**EXERCISE DIRECTIONS**
Write out the lines word for word, beginning at the very first one and continuing through the line that contains "mencerdaskan bangsa.", both ends included.

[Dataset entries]

• • • •

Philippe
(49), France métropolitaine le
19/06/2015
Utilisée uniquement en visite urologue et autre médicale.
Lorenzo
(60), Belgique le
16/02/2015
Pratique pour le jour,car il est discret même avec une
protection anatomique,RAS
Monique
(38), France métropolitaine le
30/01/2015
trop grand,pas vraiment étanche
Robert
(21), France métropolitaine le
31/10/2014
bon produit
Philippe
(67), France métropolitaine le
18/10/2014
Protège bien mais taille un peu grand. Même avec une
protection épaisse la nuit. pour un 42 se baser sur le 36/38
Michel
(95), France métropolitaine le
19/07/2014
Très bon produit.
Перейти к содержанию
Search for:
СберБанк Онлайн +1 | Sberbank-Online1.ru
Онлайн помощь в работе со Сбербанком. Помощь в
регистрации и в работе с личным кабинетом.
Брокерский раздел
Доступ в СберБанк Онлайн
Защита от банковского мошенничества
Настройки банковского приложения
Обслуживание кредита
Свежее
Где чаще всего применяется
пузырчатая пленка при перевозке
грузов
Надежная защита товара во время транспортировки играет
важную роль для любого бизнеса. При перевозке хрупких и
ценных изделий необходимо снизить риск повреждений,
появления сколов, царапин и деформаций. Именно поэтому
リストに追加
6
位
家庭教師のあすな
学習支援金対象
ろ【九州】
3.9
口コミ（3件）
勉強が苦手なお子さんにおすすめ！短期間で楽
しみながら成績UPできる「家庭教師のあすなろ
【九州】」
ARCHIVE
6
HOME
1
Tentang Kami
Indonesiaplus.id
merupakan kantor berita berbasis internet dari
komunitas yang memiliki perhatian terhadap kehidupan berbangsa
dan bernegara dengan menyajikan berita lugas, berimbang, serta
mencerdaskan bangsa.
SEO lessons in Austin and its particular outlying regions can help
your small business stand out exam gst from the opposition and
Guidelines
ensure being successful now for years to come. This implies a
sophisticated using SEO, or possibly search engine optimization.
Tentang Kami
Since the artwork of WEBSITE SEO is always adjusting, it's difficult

• • • •

**YOUR SOLUTION**
Philippe
(49), France métropolitaine le
19/06/2015
Utilisée uniquement en visite urologue et autre médicale.
Lorenzo
(60), Belgique le
16/02/2015
Pratique pour le jour,car il est discret même avec une
protection anatomique,RAS
Monique
(38), France métropolitaine le
30/01/2015
trop grand,pas vraiment étanche
Robert
(21), France métropolitaine le
31/10/2014
bon produit
Philippe
(67), France métropolitaine le
18/10/2014
Protège bien mais taille un peu grand. Même avec une
protection épaisse la nuit. pour un 42 se baser sur le 36/38
Michel
(95), France métropolitaine le
19/07/2014
Très bon produit.
Перейти к содержанию
Search for:
СберБанк Онлайн +1 | Sberbank-Online1.ru
Онлайн помощь в работе со Сбербанком. Помощь в
регистрации и в работе с личным кабинетом.
Брокерский раздел
Доступ в СберБанк Онлайн
Защита от банковского мошенничества
Настройки банковского приложения
Обслуживание кредита
Свежее
Где чаще всего применяется
пузырчатая пленка при перевозке
грузов
Надежная защита товара во время транспортировки играет
важную роль для любого бизнеса. При перевозке хрупких и
ценных изделий необходимо снизить риск повреждений,
появления сколов, царапин и деформаций. Именно поэтому
リストに追加
6
位
家庭教師のあすな
学習支援金対象
ろ【九州】
3.9
口コミ（3件）
勉強が苦手なお子さんにおすすめ！短期間で楽
しみながら成績UPできる「家庭教師のあすなろ
【九州】」
ARCHIVE
6
HOME
1
Tentang Kami
Indonesiaplus.id
merupakan kantor berita berbasis internet dari
komunitas yang memiliki perhatian terhadap kehidupan berbangsa
dan bernegara dengan menyajikan berita lugas, berimbang, serta
mencerdaskan bangsa.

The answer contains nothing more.